I also found an interesting old thread in OSR:

https://community.osr.com/discussion/290695/wfp-callout-driver-layer2-filtering

In it @NILC says:

However, I am encapsulating packets and needed the ability to be able to create NBL chains in order to improve performance when dealing with large file transfers and the like (i.e. typically for every 1 packet during an SMB file transfer one needs to generate at least 2 packets per 1 original packet because of MTU issues)

But i don’t get why “for every 1 packet during an SMB file transfer one needs to generate at least 2 packets per 1 original packet because of MTU issues”? And what does it mean to encapsulate packets for overcoming this issue?

@brad_H said:

@craig_howard said:
I would definitely build the “inspect” WFP sample and have it do the same kind of packet scan (or even just a short delay, to simulate a scan) and see what the result is …

Well i tried the inspect WFP that Microsoft has written to see how well the WFP performs.

But to my surprise its even worse than NDIS. After i removed the IP based filter (because the default code only monitors one IP), file transfer speed from shares get reduced from 80MB/s to 20MB/s, and this is without me implementing any packet content checking! note that in the case of NDIS it only got reduced after i implemented a simple packet checking.

So is this normal? why is WFP so much worse than NDIS in terms of reducing the transfer speed of files through shares?

Note that the only thing i change in the Inspect source code was the IP based filter.

So… what should i test next? does this mean NDIS is better for deep packet inspection?

(We want to monitor every IP and port, so adding port/IP filters is not gonna work)

Hmm … OK, my interest has been piqued so I’m going to load up the WFP filter and see what’s up … so that we’re on the same sheet of music, could you verify some of my assumptions …

  • You’re using the “inspect” WFP sample on the github repo, which was updated two months ago
  • You’re using the latest VS2019 … which you’ll know is the latest because the sample won’t compile without putting the line “#define _NO_CRT_STDIO_INLINE” in the main header before anything else due to a bug that the MS folks introduced in the latest update
  • You’re doing all of the packet introspection in the context of the filter; no passing data into userland, no IOCTL’s, nothing, everything entirely done in the kernel context. I plan on simply sniffing the packet header looking for the IP of a machine on my network and putting out a debug message when that hits, so as to minimize any performance impact from the introspection
  • You’re examining raw TCP and UDP packets, without any SSL decodes
  • You’re running in debug mode under the KMDF verifier

Are these assumption accurate?

We want to monitor every IP and port, so adding port/IP filters is not gonna work

What are you going to do with this info in your NDIS driver ? Unless we are speaking about the requests on some well-known in advance port that is associated with a certain well-known service, the address/port combination alone may not always be sufficient to identify your target recipient /sender process, which means you need a WPF part of the solution anyway. This “upper” WFP part is going to relate the address/port combination to a particular process, which allows the “lower” NDIS filter to make the actual use of this info.

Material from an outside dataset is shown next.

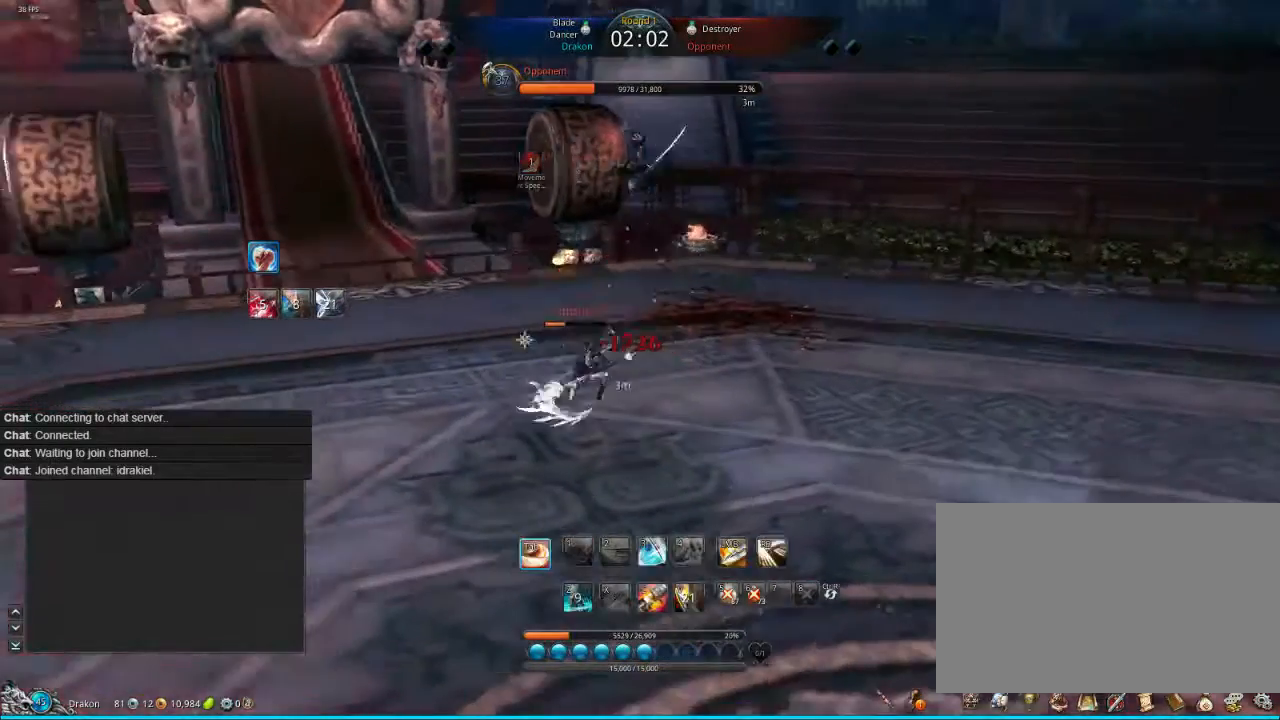
{"keys": ["d", "tab", "w"], "mouse": [], "events": [[40, "w", "up"], [120, "w", "down"], [160, "w", "up"], [360, "d", "up"], [440, "d", "down"], [480, "w", "down"]]}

In fact, WFP part alone should normally suffice. Introducing NDIS filter is nothing more than just an optomisation that allows you to block the “undesirable” packets before they have even had a chance to reach the protocol stack, effectively improving the performance. However, the opposite is not true - as long as you want to relate your target packets of interest to some particular process, WFP-level part if the solution is the absolute must

This is not gonna work, because in the case of many exploits, if you let one packet slide then the attacker all of the sudden
has kernel code execution.

Well, if this is the case, it means that the target machine has been already compromised right at the kernel level, right? This, in turn, automatically implies that it is already too late to do anything about it. Just to give you an idea, what hold the KM attacker back from simply modifying the callback chain, effectively disabling your driver(s) and turning it into a piece of the dead code that never ever actually gets executed, despite being physically loaded in RAM???

Anton Bassov

@brad_H said:

@MBond2 said:
There is another way to approach this problem though. Instead of scanning data in advance of forwarding it up, you can copy it and scan it after it has been forwarded. if anything of interest is found, then you can flag the connection and take whatever remedial action seems good to you (black holing and tar pit schemes are especially effective as they waste the resources of your attacker).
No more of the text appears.